Guest columnist
As UNC's use of coal on campus at its cogeneration facility has come under increased scrutiny, recent findings now show that UNC's coal is sourced at coal mines that are destroying the mountains and jeopardizing the health of the people of Appalachian Virginia, including one mine in particular that uses mountaintop removal mining methods.
Mountaintop removal mining is just what it sounds like -- it consists of blowing off the top 500 to 800 feet of mountains with explosives to gain access to coal seams, and then dumping the waste from these blasts into valleys.
This practice has damaged or destroyed nearly 2,000 miles of streams and threatens to destroy 1.4 million acres of land by 2020. The mining poisons drinking water, lays waste to wildlife habitat and greatly increases the risk of flooding.
UNC has made an outward effort to avoid purchasing coal extracted using mountaintop removal methods. In his Op-Ed in The Herald-Sun (Sept. 26, "Why UNC Has (cling,clang, sss) steam heat"), Chancellor Holden Thorp wrote that the "coal that we purchase is not mined from mountaintops, according to our suppliers. (Most of the coal is deep mined, but a small portion is from surface mines.)"
But the trail of public records seems to indicate otherwise. As journalist Joe Schwartz of The Independent Weekly (Feb. 17, "Fact-checking UNC's coal claims") discovered, UNC purchased more than 106,000 tons of coal between 2007 and 2009 at a price of $8.4 million from the Red River Coal Company's Red River mine near Norton, Va.
The Red River Coal Company states that they employ "contour" and "ridge top" mining methods at the Red River Mine.
This is a clear example of coal companies playing semantics. Satellite images of the Red River Mine offer a disturbing picture of mountains that have been leveled to moonscapes. How could this not be mountaintop removal?
The heartbreaking images of forested ridges demolished into desert plains represent what Austin Hall of Appalachian Voices referred to as "beyond a shadow of a doubt, mountaintop removal mining."
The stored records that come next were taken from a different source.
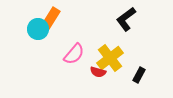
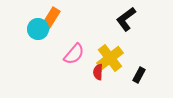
red semicircle: rotated 77 degrees clockwise
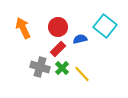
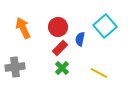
cyan square: rotated 10 degrees clockwise
blue semicircle: rotated 64 degrees counterclockwise
red rectangle: moved 2 px right, 1 px up
gray cross: moved 25 px left; rotated 24 degrees counterclockwise
yellow line: moved 17 px right, 1 px up; rotated 18 degrees counterclockwise
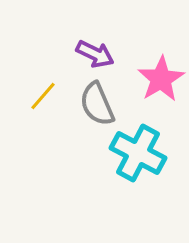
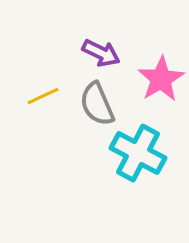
purple arrow: moved 6 px right, 1 px up
yellow line: rotated 24 degrees clockwise
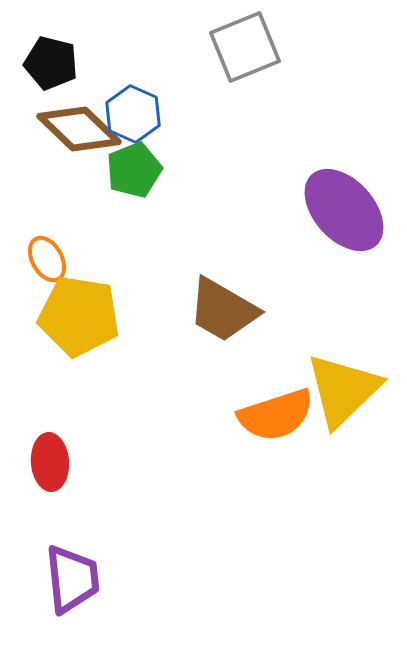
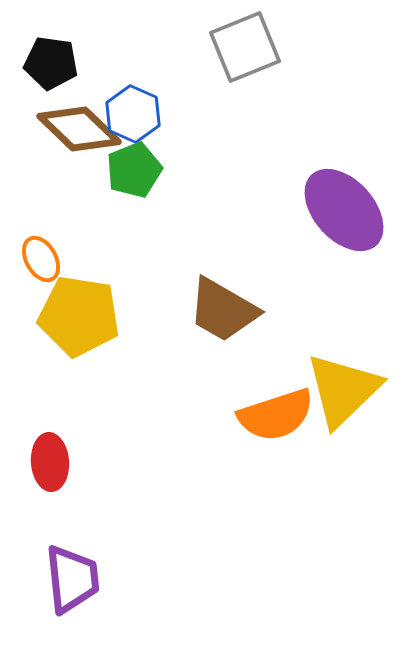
black pentagon: rotated 6 degrees counterclockwise
orange ellipse: moved 6 px left
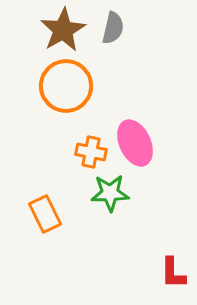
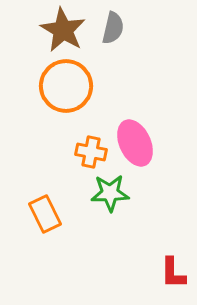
brown star: rotated 12 degrees counterclockwise
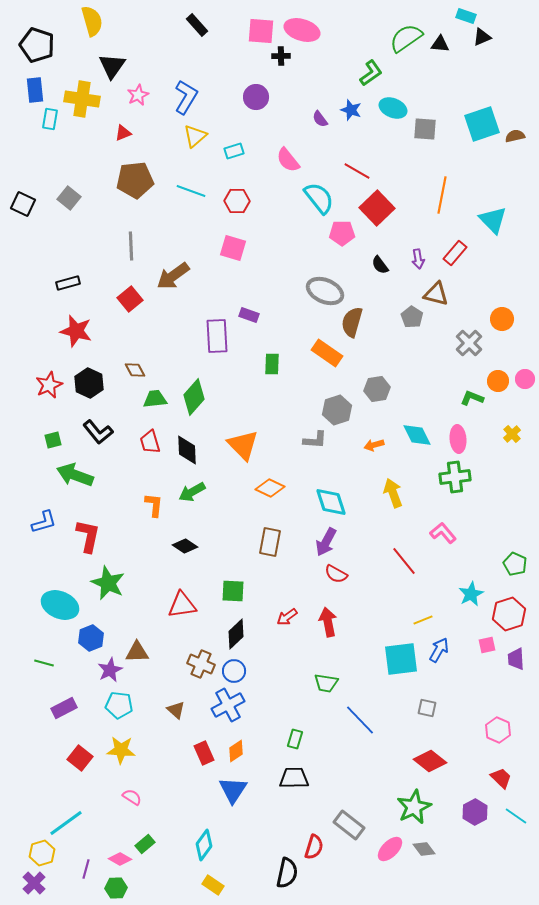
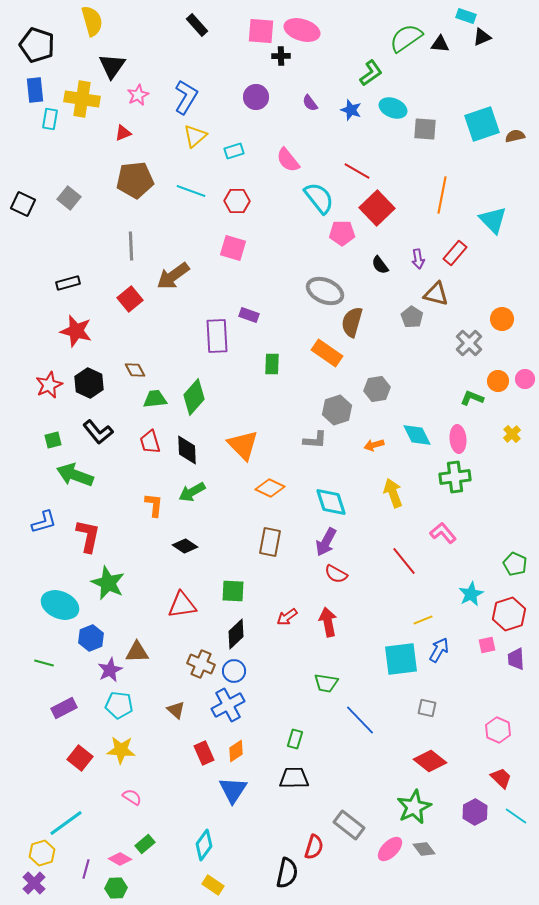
purple semicircle at (320, 119): moved 10 px left, 16 px up
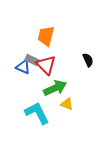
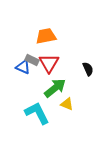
orange trapezoid: rotated 65 degrees clockwise
black semicircle: moved 9 px down
red triangle: moved 3 px right, 2 px up; rotated 15 degrees clockwise
green arrow: rotated 15 degrees counterclockwise
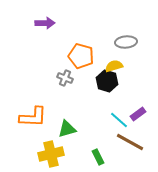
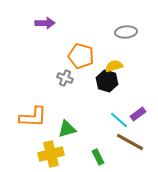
gray ellipse: moved 10 px up
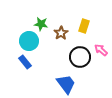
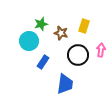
green star: rotated 24 degrees counterclockwise
brown star: rotated 24 degrees counterclockwise
pink arrow: rotated 56 degrees clockwise
black circle: moved 2 px left, 2 px up
blue rectangle: moved 18 px right; rotated 72 degrees clockwise
blue trapezoid: moved 1 px left; rotated 45 degrees clockwise
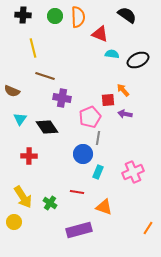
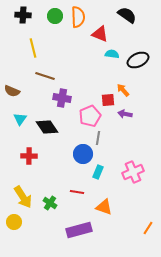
pink pentagon: moved 1 px up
Other methods of mining coal have their environmental and social impacts as well. Hills Fuel Company, another company that UNC purchases its coal from, operates an underground mine near the town of Appalachia, Va., using deep mining. This coal is loaded onto trucks at the Crossbrook loading point that then drive along the Roda Road.
A thorough study done by N.C. State professor Viney P. Aneja has shown that coal dust containing dangerous toxic chemicals like arsenic, mercury and lead flies off of these trucks along Roda Road, producing dust levels more than three times higher than federal air quality standards.
The bottom line is that the coal business is dirty business. The coal industry has long enjoyed remarkable financial profits at the expense of the people, mountains and rivers of Appalachia.
UNC is a leading public university that has set a higher standard for environmental stewardship and concern for public welfare than this. Now that the light has been shed on UNC's link to destructive mining practices, Carolina has a responsibility to disassociate itself from these dirty coal companies.
Furthermore, a move to stop burning coal would also benefit the campus and the community of Chapel Hill. From start to finish, coal is too dirty for a university of UNC's caliber. Better to leave the mountains intact and the coal in the ground, where dangerous heavy metals belong -- not in the air we breathe and the water we drink.
Students, faculty, and community members are calling on the university to stop externalizing the environmental and public health costs of coal use onto local residents of Chapel Hill and the communities of central Appalachia.
Carolina must now live up to the excellent standards it has already set for itself by recognizing that the desire for cheap energy cannot outweigh the environmental and social injustices that UNC is linked to because of the impacts of coal mining.
Stewart Boss is coordinator for the Coal-Free UNC Campaign and a member of the UNC Chapel Hill Class of 2013.